En la última década nos ha chocado mucho ver lo poco que el mundo financiero europeo ha invertido en el sector de la defensa. Es algo sin precedentes: no ocurre en absoluto al otro lado del Atlántico, por ejemplo. Las inversiones que necesitamos hoy son muy importantes, y si no invertimos en nuestra defensa, sencillamente no estaremos en seguridad mañana. Por eso nos hemos opuesto rotundamente a esta tendencia a excluir la defensa de una serie de criterios de inversión, sobre todo en los llamados criterios sostenibles. No tiene sentido. La seguridad es el primer requisito para la prosperidad y la inversión en descarbonización.
Me escandaliza profundamente la inapropiada desconfianza mostrada por las finanzas europeas hacia las empresas de defensa.
La agresión rusa en Ucrania ha cambiado algo la situación. El cambio parcial en el mandato del BEI es un buen avance, pero aún no es suficiente para cambiar la dirección que deben tomar las instituciones financieras. En la práctica, un gran número de ellas siguen absteniéndose de invertir en empresas de defensa.
Así, estamos corrigiendo una trayectoria, pero aún estamos muy lejos de hacer lo que hay que hacer. Hay un problema real que debe abordarse: la defensa es un campo muy amplio, y no siempre es fácil para las instituciones financieras entender exactamente de qué se trata.
Mario Draghi señala un dilema: «Una mayor dependencia de China puede ser la forma más barata y eficaz de alcanzar nuestros objetivos de descarbonización. Pero la competencia estatal de China también supone una amenaza para nuestros sectores de tecnologías limpias y producción de automóviles.» Usted dice que la seguridad es un requisito previo para la descarbonización, pero ¿cree que la competitividad de la industria europea puede ir realmente de la mano de nuestros objetivos climáticos?
Sí, pero sólo si tenemos claras nuestras prioridades comunes y pensamos más en lo que nos une que en lo que nos separa.
Lo ideal sería centrarnos en los puntos en los que ya somos fuertes porque, en ese contexto, es más fácil seguir siendo buenos y llegar a ser mejores. Será muy difícil posicionarnos en áreas en las que ya tenemos una desventaja competitiva. Hablamos de industrias que evolucionan muy deprisa e invierten mucho.

* MATERIAL EXTRAÍDO:
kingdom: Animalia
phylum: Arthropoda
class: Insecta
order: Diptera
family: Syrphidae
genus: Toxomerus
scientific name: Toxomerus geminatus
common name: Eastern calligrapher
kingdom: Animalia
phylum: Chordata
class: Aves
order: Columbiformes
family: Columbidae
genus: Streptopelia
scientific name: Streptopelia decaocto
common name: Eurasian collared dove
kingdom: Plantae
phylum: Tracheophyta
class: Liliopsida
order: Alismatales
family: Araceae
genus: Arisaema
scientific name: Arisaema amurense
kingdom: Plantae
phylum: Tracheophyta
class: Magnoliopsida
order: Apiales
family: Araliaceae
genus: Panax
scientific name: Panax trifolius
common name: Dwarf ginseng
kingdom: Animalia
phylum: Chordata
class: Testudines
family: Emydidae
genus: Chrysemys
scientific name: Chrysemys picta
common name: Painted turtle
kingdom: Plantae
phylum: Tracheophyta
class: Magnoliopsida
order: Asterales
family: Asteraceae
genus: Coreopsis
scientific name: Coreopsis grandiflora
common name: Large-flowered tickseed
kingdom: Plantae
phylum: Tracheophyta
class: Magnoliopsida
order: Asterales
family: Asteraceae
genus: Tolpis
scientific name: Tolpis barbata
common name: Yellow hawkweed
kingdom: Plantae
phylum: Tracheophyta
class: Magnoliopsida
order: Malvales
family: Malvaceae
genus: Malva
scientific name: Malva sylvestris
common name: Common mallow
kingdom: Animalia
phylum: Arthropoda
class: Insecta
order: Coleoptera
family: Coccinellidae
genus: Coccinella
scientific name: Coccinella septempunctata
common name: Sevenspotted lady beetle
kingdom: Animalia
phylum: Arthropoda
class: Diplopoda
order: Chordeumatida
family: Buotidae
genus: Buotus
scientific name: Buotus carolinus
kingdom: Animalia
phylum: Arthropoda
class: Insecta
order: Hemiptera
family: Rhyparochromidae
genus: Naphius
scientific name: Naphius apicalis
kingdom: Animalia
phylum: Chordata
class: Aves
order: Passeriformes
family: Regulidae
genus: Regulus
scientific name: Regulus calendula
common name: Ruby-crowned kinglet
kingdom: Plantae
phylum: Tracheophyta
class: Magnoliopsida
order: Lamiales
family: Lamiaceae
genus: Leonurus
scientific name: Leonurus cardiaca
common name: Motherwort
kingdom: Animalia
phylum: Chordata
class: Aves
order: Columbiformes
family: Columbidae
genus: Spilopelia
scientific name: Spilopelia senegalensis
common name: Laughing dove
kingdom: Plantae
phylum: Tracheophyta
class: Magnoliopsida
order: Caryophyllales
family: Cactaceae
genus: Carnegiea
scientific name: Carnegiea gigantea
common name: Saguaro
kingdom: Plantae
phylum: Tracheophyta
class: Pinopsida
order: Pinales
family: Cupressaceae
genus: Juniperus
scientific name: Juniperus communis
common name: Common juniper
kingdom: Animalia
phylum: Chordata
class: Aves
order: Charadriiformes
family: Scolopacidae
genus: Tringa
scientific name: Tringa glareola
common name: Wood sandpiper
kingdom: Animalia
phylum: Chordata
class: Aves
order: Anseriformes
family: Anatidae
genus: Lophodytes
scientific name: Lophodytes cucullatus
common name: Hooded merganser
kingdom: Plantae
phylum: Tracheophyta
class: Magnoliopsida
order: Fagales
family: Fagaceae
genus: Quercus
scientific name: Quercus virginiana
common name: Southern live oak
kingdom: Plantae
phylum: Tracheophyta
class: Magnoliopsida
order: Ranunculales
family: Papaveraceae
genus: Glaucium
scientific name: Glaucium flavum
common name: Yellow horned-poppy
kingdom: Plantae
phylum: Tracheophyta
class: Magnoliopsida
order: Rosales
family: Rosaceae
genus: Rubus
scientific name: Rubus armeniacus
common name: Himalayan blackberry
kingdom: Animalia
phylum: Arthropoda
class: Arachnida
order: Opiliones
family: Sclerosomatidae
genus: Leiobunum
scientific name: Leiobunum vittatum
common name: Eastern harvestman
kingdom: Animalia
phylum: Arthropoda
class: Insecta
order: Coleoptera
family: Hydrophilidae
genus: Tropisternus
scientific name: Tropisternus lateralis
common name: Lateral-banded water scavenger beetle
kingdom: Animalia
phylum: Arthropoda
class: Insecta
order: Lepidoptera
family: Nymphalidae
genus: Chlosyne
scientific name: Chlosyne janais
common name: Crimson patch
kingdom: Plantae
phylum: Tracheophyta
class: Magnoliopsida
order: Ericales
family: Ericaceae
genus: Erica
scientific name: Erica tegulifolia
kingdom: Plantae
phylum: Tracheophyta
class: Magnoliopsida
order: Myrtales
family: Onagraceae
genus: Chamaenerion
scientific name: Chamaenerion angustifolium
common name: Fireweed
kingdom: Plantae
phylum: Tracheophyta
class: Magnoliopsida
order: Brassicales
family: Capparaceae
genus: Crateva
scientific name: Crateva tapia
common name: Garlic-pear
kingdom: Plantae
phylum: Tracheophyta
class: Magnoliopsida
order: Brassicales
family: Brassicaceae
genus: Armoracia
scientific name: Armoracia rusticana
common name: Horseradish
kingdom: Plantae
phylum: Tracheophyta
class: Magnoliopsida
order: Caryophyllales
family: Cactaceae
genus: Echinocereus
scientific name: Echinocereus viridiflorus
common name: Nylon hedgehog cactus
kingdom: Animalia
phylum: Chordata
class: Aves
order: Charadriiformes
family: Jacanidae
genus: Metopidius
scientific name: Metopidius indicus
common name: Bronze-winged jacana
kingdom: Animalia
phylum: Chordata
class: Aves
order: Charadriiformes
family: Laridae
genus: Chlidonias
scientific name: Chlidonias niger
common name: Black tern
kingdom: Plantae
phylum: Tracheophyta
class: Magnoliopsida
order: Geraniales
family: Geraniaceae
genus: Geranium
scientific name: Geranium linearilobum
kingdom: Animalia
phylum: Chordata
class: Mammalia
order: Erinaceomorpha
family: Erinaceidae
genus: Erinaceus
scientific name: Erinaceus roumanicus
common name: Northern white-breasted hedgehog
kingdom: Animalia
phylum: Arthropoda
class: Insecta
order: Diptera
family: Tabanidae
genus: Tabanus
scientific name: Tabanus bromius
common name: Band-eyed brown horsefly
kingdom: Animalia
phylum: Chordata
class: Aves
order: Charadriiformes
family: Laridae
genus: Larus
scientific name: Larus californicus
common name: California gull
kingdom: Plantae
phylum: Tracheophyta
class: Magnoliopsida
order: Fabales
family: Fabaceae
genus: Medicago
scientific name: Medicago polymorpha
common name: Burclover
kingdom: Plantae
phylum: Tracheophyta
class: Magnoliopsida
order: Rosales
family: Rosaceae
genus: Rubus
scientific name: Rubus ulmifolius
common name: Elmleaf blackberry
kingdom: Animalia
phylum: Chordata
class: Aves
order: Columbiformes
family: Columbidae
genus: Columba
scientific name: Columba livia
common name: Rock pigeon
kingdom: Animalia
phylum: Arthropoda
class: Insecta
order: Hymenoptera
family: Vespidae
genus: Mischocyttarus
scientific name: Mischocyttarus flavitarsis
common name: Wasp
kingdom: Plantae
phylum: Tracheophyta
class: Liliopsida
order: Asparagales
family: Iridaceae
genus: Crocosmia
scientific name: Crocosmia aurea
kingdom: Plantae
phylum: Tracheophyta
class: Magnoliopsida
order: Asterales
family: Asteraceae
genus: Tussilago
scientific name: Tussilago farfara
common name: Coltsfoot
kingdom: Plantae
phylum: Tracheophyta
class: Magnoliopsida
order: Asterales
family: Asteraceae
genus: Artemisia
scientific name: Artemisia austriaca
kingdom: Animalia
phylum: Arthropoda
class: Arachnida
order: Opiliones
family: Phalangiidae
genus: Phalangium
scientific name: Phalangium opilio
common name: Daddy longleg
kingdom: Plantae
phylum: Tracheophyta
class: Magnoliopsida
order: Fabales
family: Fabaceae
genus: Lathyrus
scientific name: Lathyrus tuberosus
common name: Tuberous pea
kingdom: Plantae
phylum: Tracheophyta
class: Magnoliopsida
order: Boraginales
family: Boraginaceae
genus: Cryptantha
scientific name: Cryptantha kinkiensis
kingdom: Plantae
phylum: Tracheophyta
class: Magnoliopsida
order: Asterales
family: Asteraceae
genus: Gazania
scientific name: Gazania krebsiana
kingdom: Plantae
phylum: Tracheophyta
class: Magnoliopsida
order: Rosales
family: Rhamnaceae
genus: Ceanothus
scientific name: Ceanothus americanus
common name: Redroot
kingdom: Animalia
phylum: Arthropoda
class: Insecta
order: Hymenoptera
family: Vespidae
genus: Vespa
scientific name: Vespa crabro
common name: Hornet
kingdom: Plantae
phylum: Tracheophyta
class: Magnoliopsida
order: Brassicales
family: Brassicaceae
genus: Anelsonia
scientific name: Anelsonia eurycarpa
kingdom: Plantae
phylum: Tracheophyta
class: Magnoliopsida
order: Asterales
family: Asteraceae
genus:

* INSTRUCCIÓN A:
Responde estas preguntas a partir del texto sobre la inversión en defensa:
(i) ¿Qué se presenta como el primer requisito para la prosperidad y la inversión en descarbonización?
(ii) ¿Qué cambio se describe como un buen avance que aún no es suficiente?
(iii) ¿Qué dos sectores europeos, según la cita de Mario Draghi, se ven amenazados por la competencia estatal de China?
* INSTRUCCIÓN B: Prosigue el texto sobre la inversión en defensa a continuación de su última oración, con la misma voz.

* RESPUESTA A:
(i) La seguridad.
(ii) El cambio parcial en el mandato del BEI.
(iii) El sector de tecnologías limpias y el de producción de automóviles.

* RESPUESTA B:
La aviación, y más en general la aeronáutica, son áreas en las que podemos convertirnos en líderes mundiales y ganar la cuarta revolución en este sector —la de la descarbonización—. Para ello, necesitamos que nos ayuden, no que nos pongan trabas. Por desgracia, los países europeos tienen esta tendencia: en cuanto algo funciona, lo gravan, lo regulan, lo restringen y se sienten un poco avergonzados de ello en lugar de orgullosos. Aquí es donde radica la mayor diferencia con Estados Unidos. En el sector de la aviación, yo diría que hay que seguir ayudándonos a sobresalir y no frenarnos, gravarnos y regularnos constantemente. De lo contrario, podríamos encontrarnos en la misma situación que el sector del automóvil: durante mucho tiempo una gran ventaja competitiva para Europa, ahora está sufriendo enormemente porque le hemos puesto tantos obstáculos que le ha resultado complicado hacer frente a la competencia mundial.
Dicho esto, sería difícil negar que la descarbonización y sus imperativos ejercerán una limitación en su sector, al menos a corto plazo: ¿cuáles son los bloqueos y qué palancas están intentando poner en marcha para remediarlos?
Es una limitación o una oportunidad —un avión que consume menos combustible es más competitivo—. La economía y la ecología están alineadas en este sentido y no tenemos ninguna razón para no acelerar.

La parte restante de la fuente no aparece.